Models now display up to 3 rows per model showing performance across difficulty levels:

  • Easy: Baseline reasoning tasks
  • Medium: Intermediate complexity scenarios
  • Hard: Advanced reasoning challenges

This multi-row format reveals how models scale with task difficulty and identifies failure modes.

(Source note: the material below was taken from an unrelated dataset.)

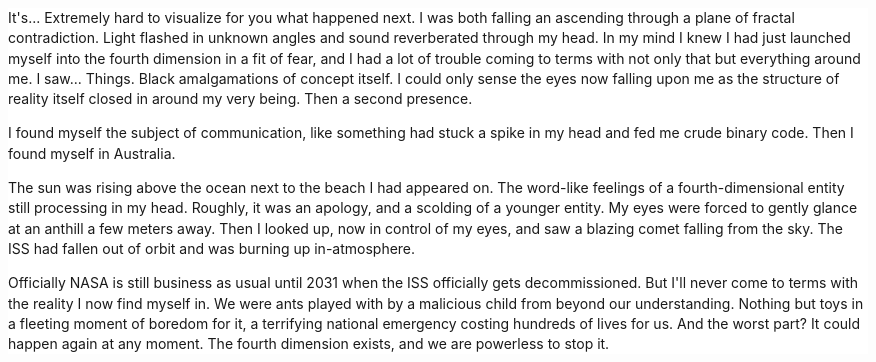 It's... Extremely hard to visualize for you what happened next. I was both falling an ascending through a plane of fractal contradiction. Light flashed in unknown angles and sound reverberated through my head. In my mind I knew I had just launched myself into the fourth dimension in a fit of fear, and I had a lot of trouble coming to terms with not only that but everything around me. I saw... Things. Black amalgamations of concept itself. I could only sense the eyes now falling upon me as the structure of reality itself closed in around my very being. Then a second presence. 

I found myself the subject of communication, like something had stuck a spike in my head and fed me crude binary code. Then I found myself in Australia. 

The sun was rising above the ocean next to the beach I had appeared on. The word-like feelings of a fourth-dimensional entity still processing in my head. Roughly, it was an apology, and a scolding of a younger entity. My eyes were forced to gently glance at an anthill a few meters away. Then I looked up, now in control of my eyes, and saw a blazing comet falling from the sky. The ISS had fallen out of orbit and was burning up in-atmosphere. 

Officially NASA is still business as usual until 2031 when the ISS officially gets decommissioned. But I'll never come to terms with the reality I now find myself in. We were ants played with by a malicious child from beyond our understanding. Nothing but toys in a fleeting moment of boredom for it, a terrifying national emergency costing hundreds of lives for us. And the worst part? It could happen again at any moment. The fourth dimension exists, and we are powerless to stop it.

Interactive Rankings with Statistical Confidence

  • Models ranked by ReasonScore with per-task breakdowns and 95% confidence intervals
  • Average Token Usage showing completion efficiency
  • Color-coded performance indicators: Green (top performance) → Red (poor performance)
  • Asterisks mark incomplete evaluations or insufficient statistical data
  • Hover tooltips reveal detailed performance metrics and failure analysis

Performance Landscape Visualization

Novel embedded difficulty manifold plots provide at-a-glance performance understanding:

  • Colored squares: Mean accuracy across difficulty ranges (color = performance level)
  • Whiskers: 95% confidence intervals showing statistical reliability
  • Red squares: Truncation issues indicating context limits or reasoning failures
  • Color legend: Task-specific color coding in table header

Token Efficiency Analysis

  • Score/Token ratios identify cost-performance optimal models
  • Average completion length tracking across all tasks
  • Resource utilization summaries for deployment planning

Markdown Report Generation

The --markdown option generates comprehensive static reports including:

Performance Results Table

  • ReasonScore rankings across all models and difficulty levels
  • Per-task accuracy scores with confidence intervals
  • Truncation indicators [-.XX] showing completion reliability issues

Resource Usage Analysis

  • Total token consumption per model
  • Average tokens per completion
  • Test count breakdowns by task category
  • Overall resource utilization summaries

Group-Based Analysis

Use --groups along with --markdown to focus analysis on specific model categories:

# Compare only production models
python leaderboard.py data/dataset.json --groups "production,stable" --markdown experiment_results.md

ReasonScore Calculation

ReasonScore provides a unified performance metric across all tasks and difficulty levels:

ReasonScore = 1000 × Geometric_Mean([
  adjusted_center + adjusted_margin - truncated_ratio
])

Where:

  • adjusted_center: Knowledge-adjusted accuracy (performance above random guessing)
  • adjusted_margin: 95% confidence interval half-width (statistical reliability bonus)
  • truncated_ratio: Fraction of responses hitting context limits (reliability penalty)

This metric rewards:

  • High accuracy across reasoning domains
  • Statistical confidence with sufficient data
  • Completion reliability without truncation failures
  • Consistency Geometric mean penalizes outliers

The 1000× scaling produces intuitive scores (200-900+ range) rather than decimals.

Understanding ReasonScore

  • 900+: Saturation at this difficulty level (exceptional reasoning across all domains)
  • 700-900: Excellent performance with minor failure modes
  • 500-700: Good reasoning with notable truncation or difficulty scaling issues
  • 300-500: Limited reasoning capability
  • <300: Severe reasoning deficits across most domains

The leaderboard serves as both an interactive exploration tool and a simple reporting system for LLM reasoning capability assessment.